Revista TriploV de Artes, Religiões & Ciências . ns . nº 60. setembro-outubro 2016.
ÍNDICE

CANTARES DE JOSÉ AFONSO

 50 ANOS

1966/2016

Coordenação e textos de Manuel Simões e Rui Mendes

Notas de José Afonso

Edição: Nova Realidade / 1966

 

O livro Cantares teve até agora 4 edições (esgotadas de imediato). Duas da Nova Realidade (Tomar) e duas da Fora do Texto (Coimbra), sendo que a última edição do Livro veio a lume em 1995.

 

 

À MANEIRA DE PRÓLOGO
Manuel Simões
 

Do Choupal até à Lapa / Coimbra não tem sossego – eis dois versos do lirismo tradicional coimbrão que sintetizam, sem querer, uma situação inquieta ou a circunstância de uma cidade cheia de acidentes, submetida a uma torre brumosa, com o seu quê de inatingível, torre que está na origem da cisão entre dois mundos urbanos: um, com os seus rituais estranhos, os ritos e os mitos conjugando-se para a alienação dos jovens por meio do exotismo das grandes e pequenas cerimónias; outro, marchando com o seu tempo, procurando integrar-se ao nível das conquistas da técnica (até ao ponto que a sociedade lho consente). Daí esta nítida separação, o ar medieval da “Alta” estabelecendo fronteiras com o mundo exterior e com o qual só comunica por ligações artificiais, abstractas, sem raízes.

Ora José Afonso, sofrendo o choque destes dois mundos, é absorvido primeiramente por uma escala de valores nitidamente tradicionais: uma “praxis” reverenciando um passado longínquo, um sonho para a adolescência que presta culto a actos que celebrizaram tal e tal aventureiros de uma boémia acentuadamente gratuita. É então que percorre o ciclo da “saudade”, com o seu vocabulário próprio, a custo se movendo numa geografia de elementos míticos – o romântico Penedo, a Lapa feiticeira, o Choupal sonhador – elementos que entrarão na semântica da “saudade”, não sem ressuscitar as “folhas” secas de seus antigos tributos prestados ao Romantismo.

DADOS:
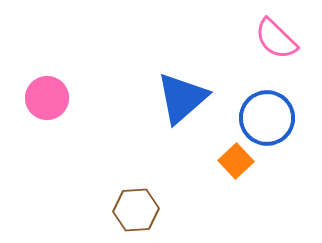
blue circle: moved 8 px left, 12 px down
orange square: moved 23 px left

TAREFA ESCRITA: Devolva, sem qualquer alteração, o trecho do excerto sobre os Cantares de José Afonso que começa em "Do Choupal até" e vai até "abstractas, sem raízes.", inclusive.

RESOLUÇÃO ABAIXO:
Do Choupal até à Lapa / Coimbra não tem sossego – eis dois versos do lirismo tradicional coimbrão que sintetizam, sem querer, uma situação inquieta ou a circunstância de uma cidade cheia de acidentes, submetida a uma torre brumosa, com o seu quê de inatingível, torre que está na origem da cisão entre dois mundos urbanos: um, com os seus rituais estranhos, os ritos e os mitos conjugando-se para a alienação dos jovens por meio do exotismo das grandes e pequenas cerimónias; outro, marchando com o seu tempo, procurando integrar-se ao nível das conquistas da técnica (até ao ponto que a sociedade lho consente). Daí esta nítida separação, o ar medieval da “Alta” estabelecendo fronteiras com o mundo exterior e com o qual só comunica por ligações artificiais, abstractas, sem raízes.